Guidance: Prioritise investigations in sequence: what must happen first? Think about which serological tests are relevant to a rural Karnataka farmer — Coxiella burnetti (Q fever), Brucella, Bartonella. For PCR, consider what specimen source would be most useful in the absence of positive blood cultures.

Section 4: Complications Already Present

Identify THREE complications of IE that are already apparent in this patient's clinical and laboratory findings. For each complication, name the pathological mechanism and link it to a specific finding in the case.

Guidance: Look carefully at: renal function, urinalysis, haematological findings, and the peripheral stigmata. Mechanisms include: immune complex deposition, septic embolism, and haematogenous seeding.

Grading Rubric — Culture-Negative Endocarditis Case Study Rubric (30 points)
Criterion Points Full-marks descriptor
Duke's Criteria Classification (Section 1): Correct identification and listing of satisfied criteria with accurate classification 8 pts Correctly classifies as Possible or Definite IE; accurately identifies all applicable major criteria (echo finding, persistent bacteraemia criteria context) and minor criteria (fever, predisposing condition, vascular phenomena, immunological phenomena); explains why culture-negative status affects classification.
Culture-Negative IE Mechanisms (Section 2): Quality and accuracy of three or more reasons with case-specific application 8 pts Three or more valid, distinct mechanisms explained with correct underlying pathophysiology; each mechanism linked specifically to case details (prior antibiotics, rural exposure, fastidious organisms); mentions specific organisms relevant to Indian rural context (Coxiella, Brucella, Bartonella).
Investigation Strategy (Section 3): Logical sequencing and appropriate test selection 8 pts Correctly identifies antibiotic cessation (minimum 48–72 hours) as the critical pre-analytical step; names two appropriate serological tests with rationale (e.g., Coxiella phase I/II IgG, Brucella agglutination, Bartonella IgG); correctly identifies valve tissue PCR (if surgery planned) or broad-range 16S rRNA PCR on blood as the molecular approach; logical sequence presented.
Complications Identified (Section 4): Accuracy of complications and mechanism-finding linkage 6 pts Three distinct complications identified (e.g., immune complex glomerulonephritis from RBC casts/haematuria; embolic phenomena from Roth spots/Osler nodes; anaemia of chronic infection from normocytic normochromic anaemia); each linked to correct mechanism and specific case finding.

PEER REVIEW

You are reviewing a peer's response to the culture-negative IE case study.

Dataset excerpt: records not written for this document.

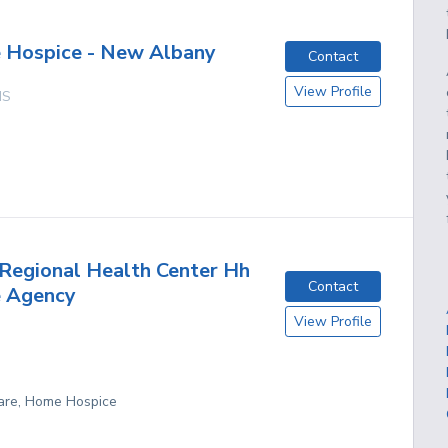
 Hospice - New Albany
Contact
View Profile
MS
Regional Health Center Hh
Contact
e Agency
View Profile
are, Home Hospice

Provide constructive feedback in 150–200 words covering: (1) Whether their Duke's criteria classification is correct and complete — did they miss any satisfied criteria? (2) Are the mechanisms for culture-negative cultures accurate and case-specific, or generic? (3) Is the investigation strategy logically sequenced with the pre-analytical step addressed? (4) Are the complications correctly linked to specific findings? Identify one strength and one area for improvement. Be specific — reference the case findings and criteria names in your feedback.